SELECTED PASSAGE =>

The localized orbitals in your best Lewis structure can interact strongly. A filled bonding or lone pair orbital can act as a donor and an empty or filled bonding, antibonding, or lone pair orbital can act as an acceptor. These interactions can strengthen and weaken bonds. For example, a lone pair donor->antibonding acceptor orbital interaction will weaken the bond associated with the antibonding orbital. Conversly, an interaction with a bonding pair as the acceptor will strengthen the bond. Strong electron delocalization in your best Lewis structure will also show up as donor-acceptor interactions.
Interactions greater than 20 kJ/mol for bonding and lone pair orbitals are listed below.

The interaction of bonding donor orbital, 1, for Br1-F2 with the antibonding acceptor orbital, 90, for Br1-F3 is 52.0 kJ/mol.

The interaction of bonding donor orbital, 1, for Br1-F2 with the antibonding acceptor orbital, 91, for Br1-F4 is 300. kJ/mol.

EXTRACTED INFORMATION =>
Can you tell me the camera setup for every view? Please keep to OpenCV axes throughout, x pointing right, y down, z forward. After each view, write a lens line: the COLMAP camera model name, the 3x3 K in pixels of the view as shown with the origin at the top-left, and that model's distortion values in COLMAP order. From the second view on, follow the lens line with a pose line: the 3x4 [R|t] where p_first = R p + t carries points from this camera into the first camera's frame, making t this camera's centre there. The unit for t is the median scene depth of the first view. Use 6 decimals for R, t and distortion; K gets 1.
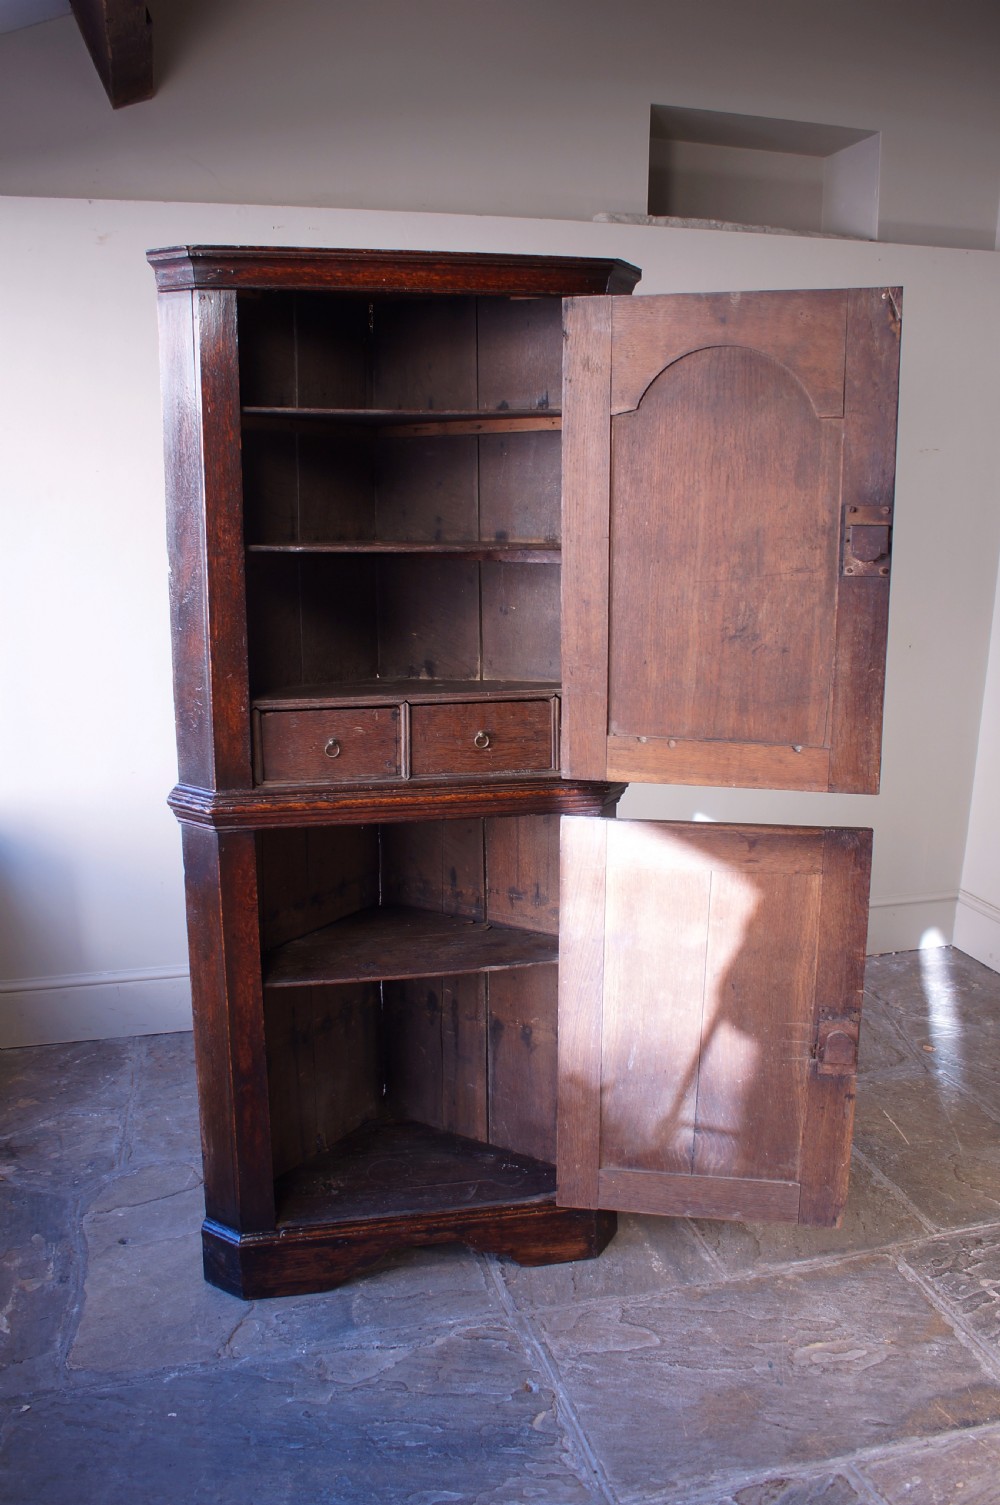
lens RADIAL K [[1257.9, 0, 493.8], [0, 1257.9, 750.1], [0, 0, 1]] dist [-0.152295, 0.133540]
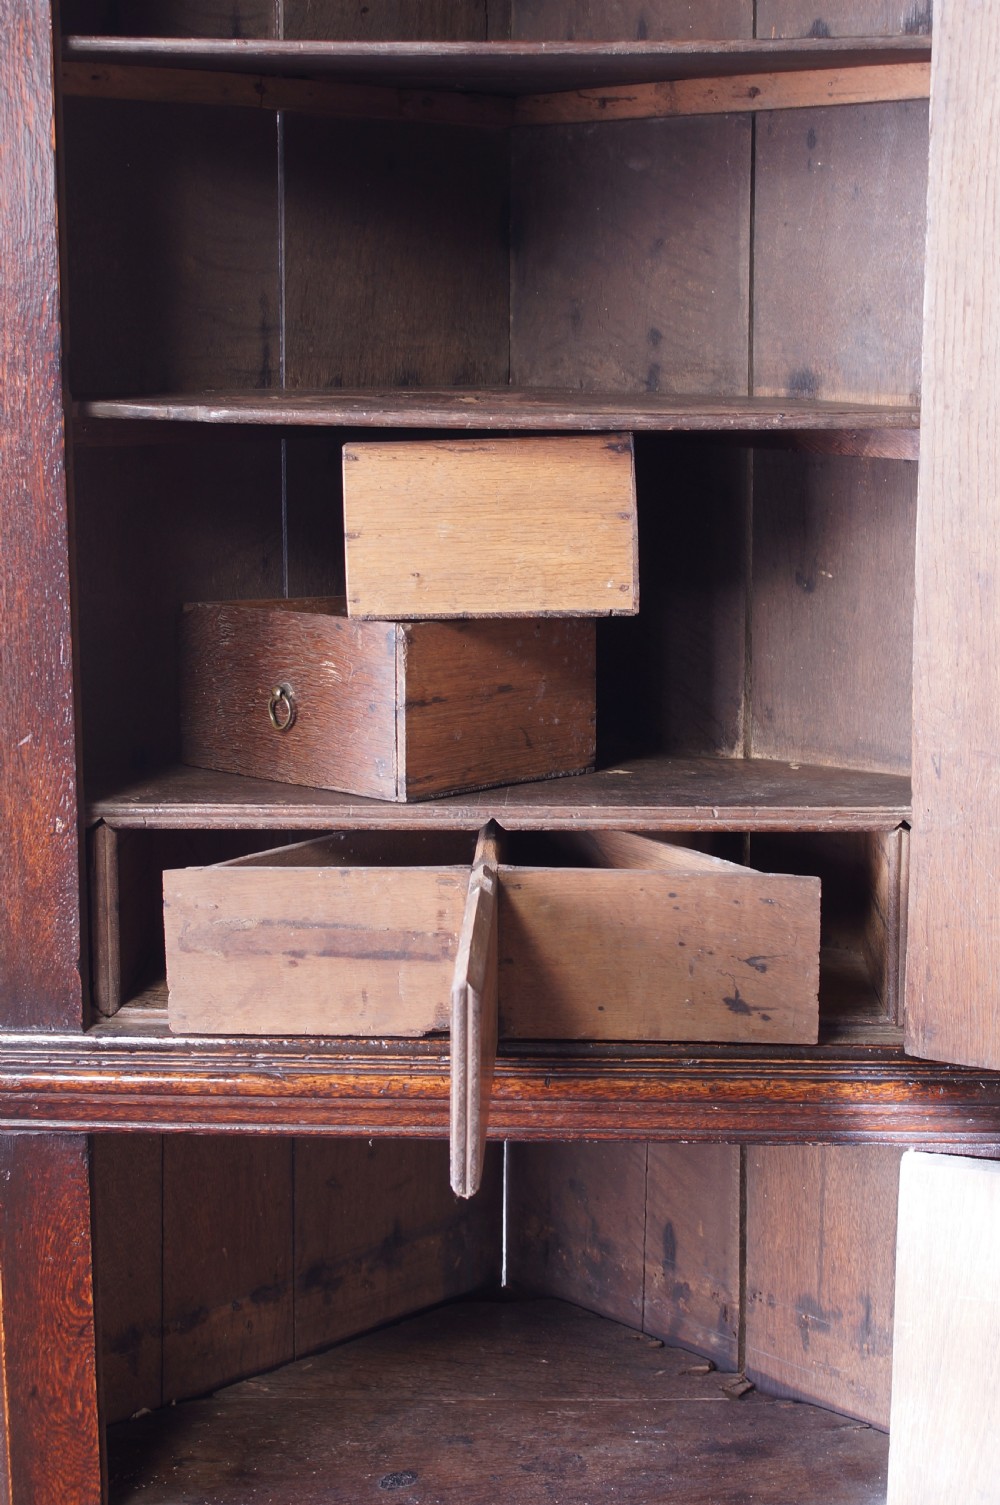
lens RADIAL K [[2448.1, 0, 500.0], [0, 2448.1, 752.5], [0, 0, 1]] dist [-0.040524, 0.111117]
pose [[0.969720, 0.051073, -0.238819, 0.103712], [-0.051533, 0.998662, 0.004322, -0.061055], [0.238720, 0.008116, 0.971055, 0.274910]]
--
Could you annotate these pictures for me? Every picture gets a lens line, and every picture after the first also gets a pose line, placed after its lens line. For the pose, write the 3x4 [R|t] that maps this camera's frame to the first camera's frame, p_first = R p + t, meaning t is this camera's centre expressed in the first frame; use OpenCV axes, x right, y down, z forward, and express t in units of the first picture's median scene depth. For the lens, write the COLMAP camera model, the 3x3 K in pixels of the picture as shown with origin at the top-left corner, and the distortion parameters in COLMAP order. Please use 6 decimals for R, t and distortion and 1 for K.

WHAT YOU SHOULD DO => From the passage on donor-acceptor orbital interactions, please write out word for word the stretch that opens with the words containing "Interactions greater than" and closes with "is 52.0 kJ/mol.".

RESPONSE FOR THIS EXERCISE =>
Interactions greater than 20 kJ/mol for bonding and lone pair orbitals are listed below.

The interaction of bonding donor orbital, 1, for Br1-F2 with the antibonding acceptor orbital, 90, for Br1-F3 is 52.0 kJ/mol.